The honest thing: the hallways have that particular hotel carpet hush that amplifies door slams, and during peak US Open weekends, people are coming and going at all hours. Bring earplugs or embrace the chaos. The Market store is new and still finding its identity — half convenience store, half attempt at a grab-and-go café — but it stocks decent sandwiches and the kind of overpriced trail mix that you buy anyway because you're tired and it's there.

Walking out into Queens

On the last morning, I skip the shuttle and walk toward the 7 train instead. It takes twenty minutes along Ditmars, past a tire shop with a cat asleep on a stack of rims, past a Colombiana bakery where I stop for a guava pastry that costs two dollars and changes my entire mood. The Mets aren't playing today but Citi Field looms silver and quiet across the highway. A plane passes low enough that I can read the airline name on the fuselage.

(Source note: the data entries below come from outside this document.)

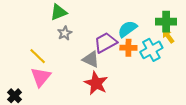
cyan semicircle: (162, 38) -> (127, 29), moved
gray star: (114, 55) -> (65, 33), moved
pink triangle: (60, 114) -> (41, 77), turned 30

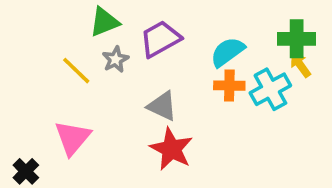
purple trapezoid: (105, 43) -> (160, 39), moved
yellow line: (38, 56) -> (76, 71), moved

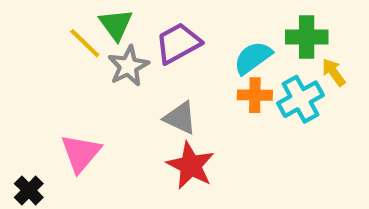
green triangle: (104, 22) -> (116, 25), turned -44
green cross: (297, 39) -> (307, 37), moved
gray star: (115, 59) -> (128, 66), size x1.4
yellow line: (76, 71) -> (85, 43), moved

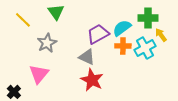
yellow line: (85, 43) -> (23, 20), moved
purple trapezoid: (178, 43) -> (98, 34), moved
gray star: (128, 66) -> (47, 43), moved

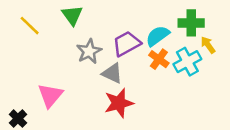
gray star: (47, 43) -> (89, 51), moved
orange cross: (123, 46) -> (159, 59), turned 35
red star: (92, 80) -> (119, 103), turned 30

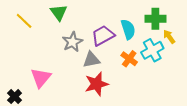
cyan semicircle: (158, 36) -> (128, 29), turned 108
orange cross: (159, 59) -> (129, 59), moved
gray triangle: (112, 73) -> (91, 60), turned -36

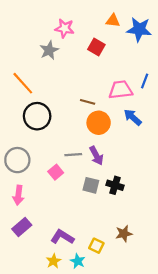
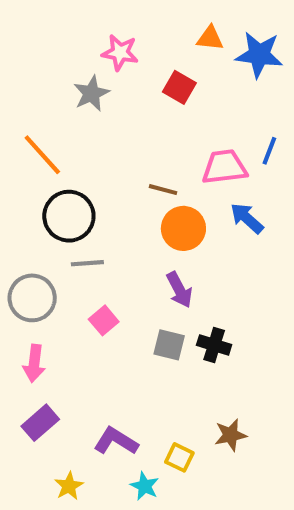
gray line: (73, 155) -> (87, 263), moved
yellow star: (54, 261) -> (69, 486), moved

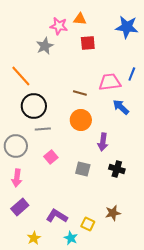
orange triangle: (210, 38) -> (80, 19), moved
red square: (179, 87) -> (88, 43), turned -35
orange circle: (183, 228) -> (81, 120), moved
purple arrow: (179, 290) -> (103, 142), moved, turned 36
black cross: (214, 345) -> (117, 169), moved

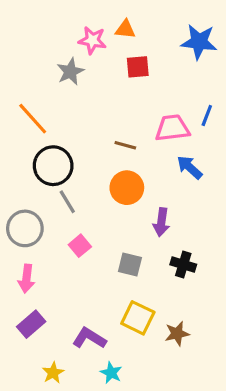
gray line: (43, 129) -> (67, 202), turned 63
yellow square: (88, 224) -> (138, 318), moved, size x1.5

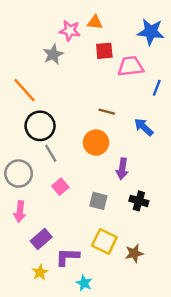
pink trapezoid: (172, 128) -> (131, 66), moved
brown line: (125, 145) -> (107, 112), moved
purple rectangle: (31, 324) -> (41, 239), moved
purple L-shape: (89, 338) -> (67, 257), turned -30
yellow star: (53, 373) -> (40, 272), moved

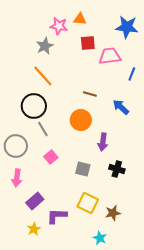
orange line: (25, 90) -> (43, 76), moved
cyan star: (84, 283) -> (100, 238), moved

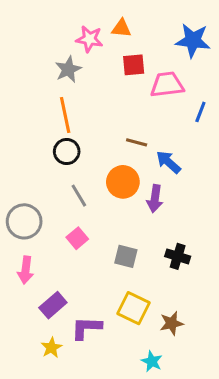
orange line: (43, 76) -> (65, 115), turned 30
black circle: (34, 106) -> (67, 151), moved, size x0.7
blue arrow: (121, 107) -> (169, 162), moved
gray line: (43, 129) -> (79, 196), moved
purple arrow: (103, 142) -> (155, 199), moved

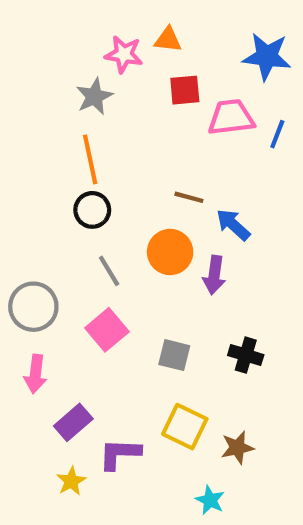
blue line: (200, 112) -> (277, 134), moved
pink square: (77, 238) -> (107, 330), size x1.4

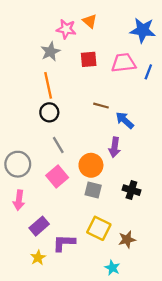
orange triangle: (168, 40) -> (90, 21), turned 35
red square: (185, 90) -> (89, 59), moved
orange circle: (170, 252) -> (91, 165), moved

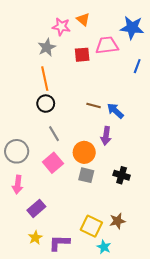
pink trapezoid: (124, 63) -> (107, 45), moved
brown line: (101, 106) -> (94, 106), moved
yellow square: (99, 228) -> (91, 226), moved
purple L-shape: (64, 243) -> (59, 243), moved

The 7 train arrives and it's half-empty, that rare mid-morning lull before the city fills it again. Through the window, Queens unfolds in layers — cemeteries, warehouses, the Pepsi sign, then suddenly Manhattan's skyline, absurd and familiar. The hotel is already behind me, but the guava pastry is still warm in my hand, and I think: that's the thing about staying out here. You're not in the city. You're next to it. And sometimes next to is exactly where you want to be.

Rooms start around $180 on a standard night, but during the US Open expect that to climb toward $350 — still considerably less than Manhattan, and you're trading a subway commute for a free shuttle and a pool. The 7 train gets you to Times Square in about forty minutes if you need it to, but you might find you don't.